A car crafted from snow looked so life-like that authorities actually left a parking ticket on the icy windshield.
A Chadron family in northwest Nebraska decided to spend their Saturday, March 9, afternoon sculpting a Ford Mustang out of a huge mound of snow they had collected by shoveling the snow from neighborhood driveways left over from a big snowstorm that hit the area.
It took five hours for concrete plant manager Jason Blundell, 43, and his two teenage children to clone a vintage 1967 Ford Mustang GTA they currently store in their garage.
Daughter Shelby, 17, and son Spencer, 15, used a skid loader, concrete wood floats, shovels, ice scrapers, and a squirt bottle to create the sculpture, which has since been dubbed the #SnowPony on social media. Spencer even measured the real car in the garage to get the proportions just right.
After finishing their masterpiece they proudly posted a photo to Facebook, which quickly came to the attention of a Nebraska State Patrol.
Sgt. Mick Downing, who knows the family from church, investigated the new vehicle and decided to record of video of himself issuing a tow notice to the snow car before posting it to the patrol’s official social media pages, where it went viral.
“Normally, we don’t do much with (the sculptures). We just take a couple pictures of them for ourselves,“ Spencer said. ”It just happened that our state trooper buddy came up to do a joke, and it blew up.”
Downing was just as surprised the video went viral.
“Holy cow, this thing blew up,” Downing said on March 11. “One of my friends in Gretna said the BBC picked this up, (as did) some news organization in Australia.”

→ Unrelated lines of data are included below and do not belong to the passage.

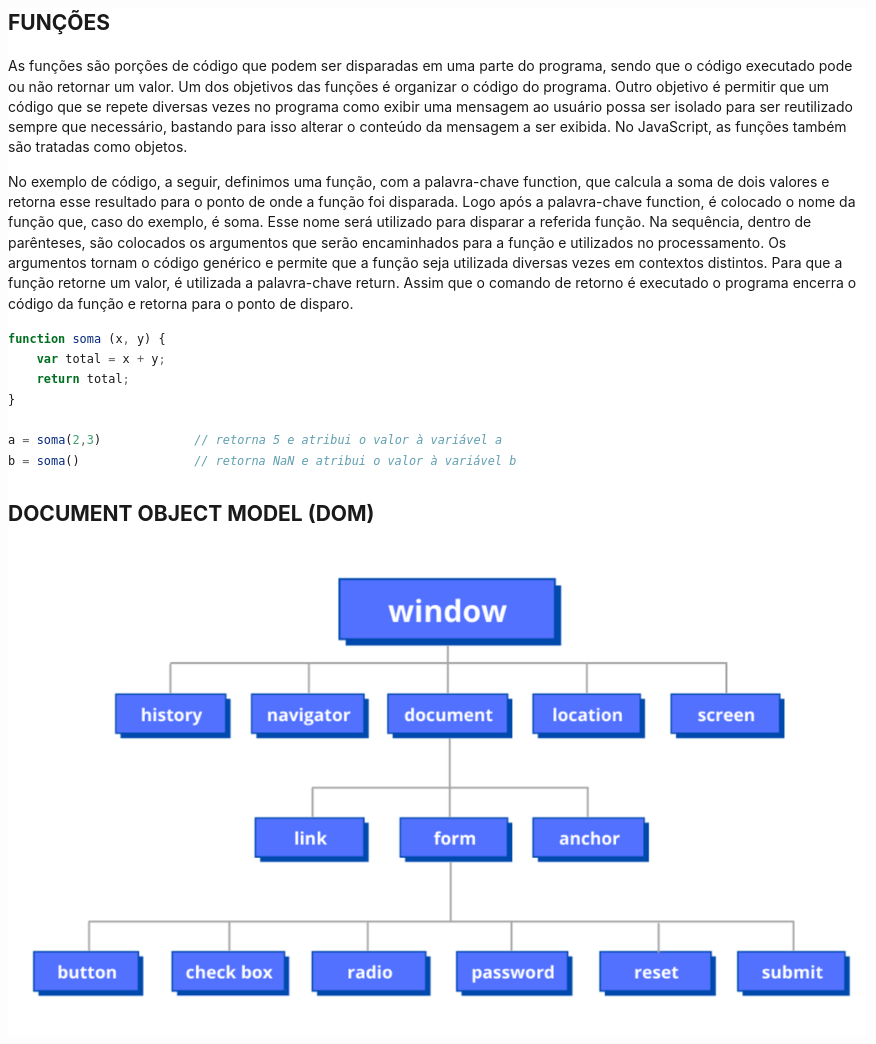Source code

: ## FUNÇÕES

As funções são porções de código que podem ser disparadas em uma parte do programa, sendo que o código executado pode ou não retornar um valor. Um dos objetivos das funções é organizar o código do programa. Outro objetivo é permitir que um código que se repete diversas vezes no programa como exibir uma mensagem ao usuário possa ser isolado para ser reutilizado sempre que necessário, bastando para isso alterar o conteúdo da mensagem a ser exibida. No JavaScript, as funções também são tratadas como objetos.

No exemplo de código, a seguir, definimos uma função, com a palavra-chave function, que calcula a soma de dois valores e retorna esse resultado para o ponto de onde a função foi disparada. Logo após a palavra-chave function, é colocado o nome da função que, caso do exemplo, é soma. Esse nome será utilizado para disparar a referida função. Na sequência, dentro de parênteses, são colocados os argumentos que serão encaminhados para a função e utilizados no processamento. Os argumentos tornam o código genérico e permite que a função seja utilizada diversas vezes em contextos distintos. Para que a função retorne um valor, é utilizada a palavra-chave return. Assim que o comando de retorno é executado o programa encerra o código da função e retorna para o ponto de disparo.

```js
function soma (x, y) {
    var total = x + y;
    return total;
}

a = soma(2,3)             // retorna 5 e atribui o valor à variável a
b = soma()                // retorna NaN e atribui o valor à variável b
```
## DOCUMENT OBJECT MODEL (DOM)

![alt text](image-5.png)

The Blundells have previously created other large sculptures from snow, including several 7-foot-tall Easter bunnies from a spring blizzard, a giant toilet, and 6-foot-tall jack-o’-lantern painted in orange and with a lit a candle inside from the October snowstorm.
Downing said he never filed paperwork for the tow notice since it would never stand in a court of law.
“If it would’ve been a real car [maybe],” he said. “It was parked just fine.”